Aline Jaccottet se souvient aussi de très beaux moments d’humanité. «J’ai rencontré un Arabe israélien qui avait sauvé de nombreux compatriotes juif-ve-s le jour de l’attaque, et il y avait sa fille de 6 ans avec lui. Elle ne le quittait pas des yeux, se serrait contre lui... C’était un personnage lumineux et innocent: un ange», se remémore-t-elle, touchée. Son métier, elle tente de l’accomplir «dans l’amour des autres et de la complexité de la réalité. On vit à une époque très manichéenne, où on tombe très facilement dans la haine de l’autre et la simplification», dénonce-t-elle.

«Amener les gens à leur humanité»

Vient le retour en Suisse. «C’est toujours un choc car tout est si calme ici», détaille la reporter, qui se sent «toujours là-bas intérieurement». Elle tient à dire:

«La paix n’est jamais une valeur acquise, mais un privilège absolu. On a tendance à l’oublier en Suisse.»

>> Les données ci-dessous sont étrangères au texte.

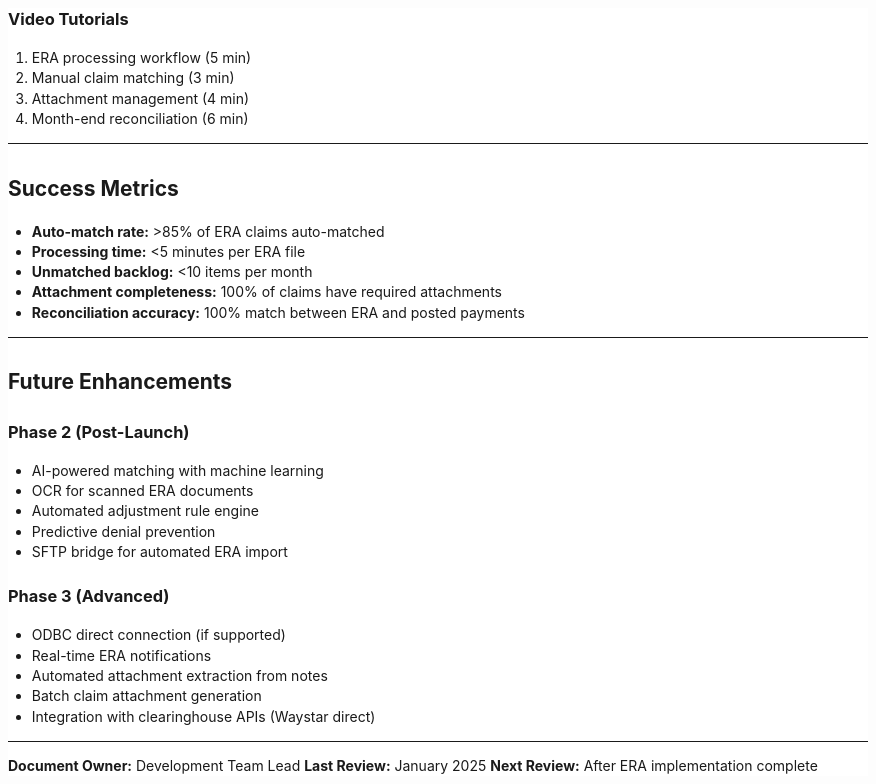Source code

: ### Video Tutorials
1. ERA processing workflow (5 min)
2. Manual claim matching (3 min)
3. Attachment management (4 min)
4. Month-end reconciliation (6 min)

---

## Success Metrics

- **Auto-match rate:** >85% of ERA claims auto-matched
- **Processing time:** <5 minutes per ERA file
- **Unmatched backlog:** <10 items per month
- **Attachment completeness:** 100% of claims have required attachments
- **Reconciliation accuracy:** 100% match between ERA and posted payments

---

## Future Enhancements

### Phase 2 (Post-Launch)
- AI-powered matching with machine learning
- OCR for scanned ERA documents
- Automated adjustment rule engine
- Predictive denial prevention
- SFTP bridge for automated ERA import

### Phase 3 (Advanced)
- ODBC direct connection (if supported)
- Real-time ERA notifications
- Automated attachment extraction from notes
- Batch claim attachment generation
- Integration with clearinghouse APIs (Waystar direct)

---

**Document Owner:** Development Team Lead
**Last Review:** January 2025
**Next Review:** After ERA implementation complete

Depuis ce voyage, la responsable de rubrique fait face à de nombreuses critiques et réactions concernant son travail. «Ça fait 20 ans que ce conflit me passionne, et je suis toujours étonnée de constater l’incapacité des deux parties, et de ceux et celles qui les soutiennent, à reconnaître la vérité de l’autre. Heureusement, il existe aussi des personnes des deux populations courageuses, qui continuent à vouloir tendre la main à l’autre».

En octobre 2023 hélas, le conflit a pris un nouveau tournant: «les blessures sont si profondes de deux côtés, c’est comme si l’on s'enfonçait dans un gouffre, c’est dramatique». Aline Jaccottet pointe aussi la situation à Gaza:

«Aimer un pays ne signifie pas qu’on doive être aveugle face à ses erreurs, et Dieu sait si ce gouvernement israélien très à droite en a commises».

Dans une situation où les deux populations se rejoignent avant tout dans leur détestation, la cheffe de rubrique cultive un espoir: «amener de la subtilité dans la perception de ce conflit et faire émerger l’humanité des un-e-s et des autres».